ACTIVITIES —
a. From the AIRE submission details below, list every type of evidence that the text names as supporting the association of AIRE with APS-1.
b. Reproduce the part of the AIRE submission details below starting at "Human pathogenic variants" and ending at "have been reported.".
-------- PAGE EXTRACT
Submission Details

Human pathogenic variants in the autoimmune regulator (AIRE) gene were first reported in association with autoimmune polyendocrinopathy -candidiasis-ectodermal dystrophy (APECED) also known as autoimmune polyendocrine syndrome type 1(APS-1) in 1997 (Ahonen et al, PMID:2348835; Aaltonen et al, PMID:9398840). Both autosomal recessive (Wang et al, PMID:9921903; Heino et al, PMID: 9888391; Cranston et al, PMID:35521792; Bjorses et al, PMID:8808604) and autosomal dominant (Cetani et al, PMID:11600535; Oftedal et al, PMID:26084028) forms have been reported.

Classical autosomal recessive AIRE-related APS-1 is typically caused by homozygosity or compound heterozygosity for variants in the CARD, SAND, PHD1, and PHD2 domains/exon-2,6,8,10 of AIRE with chronic mucocutaneous candidiasis, hypoparathyroidism, primary adrenal insufficiency, hypogonadism and other organ specific autoimmune manifestations usually seen in children aged 3-5 years (Husebye et al, PMID:19382991; Suh et al, PMID:31905445; Bjorses et al, PMID:10677297). The occasional autosomal dominant cases were caused by apparent dominant negative variants in the first plant homeodomain (PHD1) Zinc finger and SAND domain and characterized by later onset, milder phenotypes, and reduced penetrance compared to classical APS-1 (PMIDs: 116005356, 26084028).

Autoimmune diabetes has been reported as a rare manifestation of APS-1 with prevalence ranging from 1-18% in various populations (reviewed in PMID: 27420045). Thus it makes sense to consider the possibility of an AIRE variant when autoimmune diabetes is accompanied by other autoimmune disorders characteristic of APS-1.

At least 100 APS-1 - causing variants (primarily frameshift or nonsense) have been identified across AIRE in humans. Evidence supporting the association of this gene with APS-1 includes case-level data, segregation data, and experimental data. The aggregated score for case-level and segregation data is 12 points. Variants in this gene have been curated in at least 5 probands in 4 publications (PMIDs: 34991662, 34991662, 24988226, 28323927,18274776), with cases presenting as APS-1. More evidence is available to support the gene-disease association in the literature, but as the maximum score for genetic evidence (12 points) has been reached this has not been curated exhaustively. This gene-disease relationship is supported by functional assays (both individual and massively parallel), expression studies and functional alterations. Total points for the experimental evidence are 5.5. The total score for genetic and experimental evidence together is 17.5.
----------------
-------- INFORMATION PROVIDED
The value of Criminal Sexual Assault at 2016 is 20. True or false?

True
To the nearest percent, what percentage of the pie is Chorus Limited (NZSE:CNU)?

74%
----------------
SOLUTIONS BELOW —
a. case-level data, segregation data, experimental data

b.
Human pathogenic variants in the autoimmune regulator (AIRE) gene were first reported in association with autoimmune polyendocrinopathy -candidiasis-ectodermal dystrophy (APECED) also known as autoimmune polyendocrine syndrome type 1(APS-1) in 1997 (Ahonen et al, PMID:2348835; Aaltonen et al, PMID:9398840). Both autosomal recessive (Wang et al, PMID:9921903; Heino et al, PMID: 9888391; Cranston et al, PMID:35521792; Bjorses et al, PMID:8808604) and autosomal dominant (Cetani et al, PMID:11600535; Oftedal et al, PMID:26084028) forms have been reported.